I want to touch on the issue of the so-called luxury tax on four-wheel drives. In western Queensland the roads are not like the Hume Highway—they do not have four lanes divided down the middle. They are often a narrow stretch of bitumen but more often they are a gravel road that has been graded—and you might see a grader once every couple of years. On these long, lonely country roads you find tourists and you also find local people visiting their local communities—women taking their children to the school bus or going to town for the local shopping—and they use four-wheel drives not as a luxury but as a necessity.

Certainly there are some four-wheel drives that are made in Australia but, when you put them to the test on some of the outback roads in my electorate, I can assure you that they do not stand up to some of the ‘real four-wheel drives’, which I know are made overseas. If you go to any mining community you will find that the mining companies and the people who live out there are into real four-wheel drives which are built on a chassis, wide wheel based and quite often diesel powered or petrol powered. They are vehicles that suit the environment. We do need these vehicles and they are not a luxury.

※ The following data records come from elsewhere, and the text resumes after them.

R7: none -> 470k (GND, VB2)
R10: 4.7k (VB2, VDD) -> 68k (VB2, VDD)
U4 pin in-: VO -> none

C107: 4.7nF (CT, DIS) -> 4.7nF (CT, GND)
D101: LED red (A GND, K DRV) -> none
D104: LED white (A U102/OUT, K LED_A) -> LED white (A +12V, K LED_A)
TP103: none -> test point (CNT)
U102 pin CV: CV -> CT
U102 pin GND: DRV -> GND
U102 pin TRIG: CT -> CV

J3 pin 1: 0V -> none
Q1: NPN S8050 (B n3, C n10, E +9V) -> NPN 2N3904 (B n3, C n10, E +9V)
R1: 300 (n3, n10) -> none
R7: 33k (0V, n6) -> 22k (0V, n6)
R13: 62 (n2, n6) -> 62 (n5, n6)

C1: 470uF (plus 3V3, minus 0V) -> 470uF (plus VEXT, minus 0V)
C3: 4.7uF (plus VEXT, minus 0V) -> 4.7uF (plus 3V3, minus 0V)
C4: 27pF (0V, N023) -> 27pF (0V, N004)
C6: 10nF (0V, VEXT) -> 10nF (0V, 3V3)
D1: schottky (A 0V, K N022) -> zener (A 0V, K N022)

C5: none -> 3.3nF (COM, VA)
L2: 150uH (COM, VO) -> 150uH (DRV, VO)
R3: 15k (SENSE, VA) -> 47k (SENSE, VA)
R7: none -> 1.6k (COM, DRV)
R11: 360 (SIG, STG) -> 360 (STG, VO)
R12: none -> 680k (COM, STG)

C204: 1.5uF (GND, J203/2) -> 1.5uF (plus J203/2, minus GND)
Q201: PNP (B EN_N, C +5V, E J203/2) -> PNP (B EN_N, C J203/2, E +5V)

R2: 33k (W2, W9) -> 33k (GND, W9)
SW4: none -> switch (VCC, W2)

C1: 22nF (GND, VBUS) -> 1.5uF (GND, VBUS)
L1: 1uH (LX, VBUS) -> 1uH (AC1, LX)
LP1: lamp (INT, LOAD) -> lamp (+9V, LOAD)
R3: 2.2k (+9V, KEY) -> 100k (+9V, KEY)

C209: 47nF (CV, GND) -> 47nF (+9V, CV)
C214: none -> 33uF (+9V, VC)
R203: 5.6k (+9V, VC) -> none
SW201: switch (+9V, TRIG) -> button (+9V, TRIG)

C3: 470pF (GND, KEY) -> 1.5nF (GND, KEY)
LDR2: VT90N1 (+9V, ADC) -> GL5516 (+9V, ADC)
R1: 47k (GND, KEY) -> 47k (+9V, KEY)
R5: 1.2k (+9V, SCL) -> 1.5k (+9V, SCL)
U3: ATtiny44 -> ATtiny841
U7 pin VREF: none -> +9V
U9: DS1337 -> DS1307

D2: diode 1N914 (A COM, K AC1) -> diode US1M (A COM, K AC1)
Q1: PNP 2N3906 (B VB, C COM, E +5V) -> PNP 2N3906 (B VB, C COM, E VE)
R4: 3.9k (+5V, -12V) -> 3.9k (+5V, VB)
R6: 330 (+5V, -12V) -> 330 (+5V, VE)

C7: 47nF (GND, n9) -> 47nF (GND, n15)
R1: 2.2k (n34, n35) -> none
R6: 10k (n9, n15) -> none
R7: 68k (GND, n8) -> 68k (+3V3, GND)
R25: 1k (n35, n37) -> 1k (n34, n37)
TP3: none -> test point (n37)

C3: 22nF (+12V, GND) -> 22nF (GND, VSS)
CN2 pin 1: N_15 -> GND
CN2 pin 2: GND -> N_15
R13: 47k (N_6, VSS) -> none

When we were in government we funded some four-wheel drive troop carriers under the Regional Partnerships program for the little kids out at Windorah, Birdsville, Bedourie and Yaraka. They do not have a subsidised urban transport system that is funded by taxpayers. They do not have buses and trains and a half-hourly air service between the major capital cities. They often have to go 300 or 400 kilometres just to interact with other kids or go to a swimming lesson if there happens to be a swimming pool in another community. These troop carriers were funded under the Regional Partnerships program. They did have a little community bus that had been provided by, I think, the Barcoo Shire Council. But I can assure you that, on those 300- or 400-kilometre open dirt roads, those little minibuses just do not see the year out—and the member for Kennedy would know this very well because he shares the sort of electorate that I represent. That was not a rort. That was looking after little children. Those communities often used those buses to take the women of those towns to the larger regional centres so they could attend a mobile breast cancer screening unit on a yearly basis. Those women would have been denied the opportunity to travel to those regional towns had we as a government not funded those troop carriers through the Regional Partnerships program. They were not a luxury. They were an absolute necessity for the benefit of children, women, families and communities.

I want to touch on one other issue before I conclude, and that is the issue of what was or was not in the budget for our senior citizens and our pensioners. We are a lucky country. We are resource rich. We have a strong economy. Our very birthright makes us some of the luckiest people on this earth. So I find it appalling, when we can put $40 billion aside into a fund for some time in the future—possibly to be used as a slush fund—that we cannot find one or two billion dollars to increase the basic pension rate of our senior citizens. The government had the opportunity through a Senate inquiry to respond to that. The work had been done and it could have been in this year’s budget.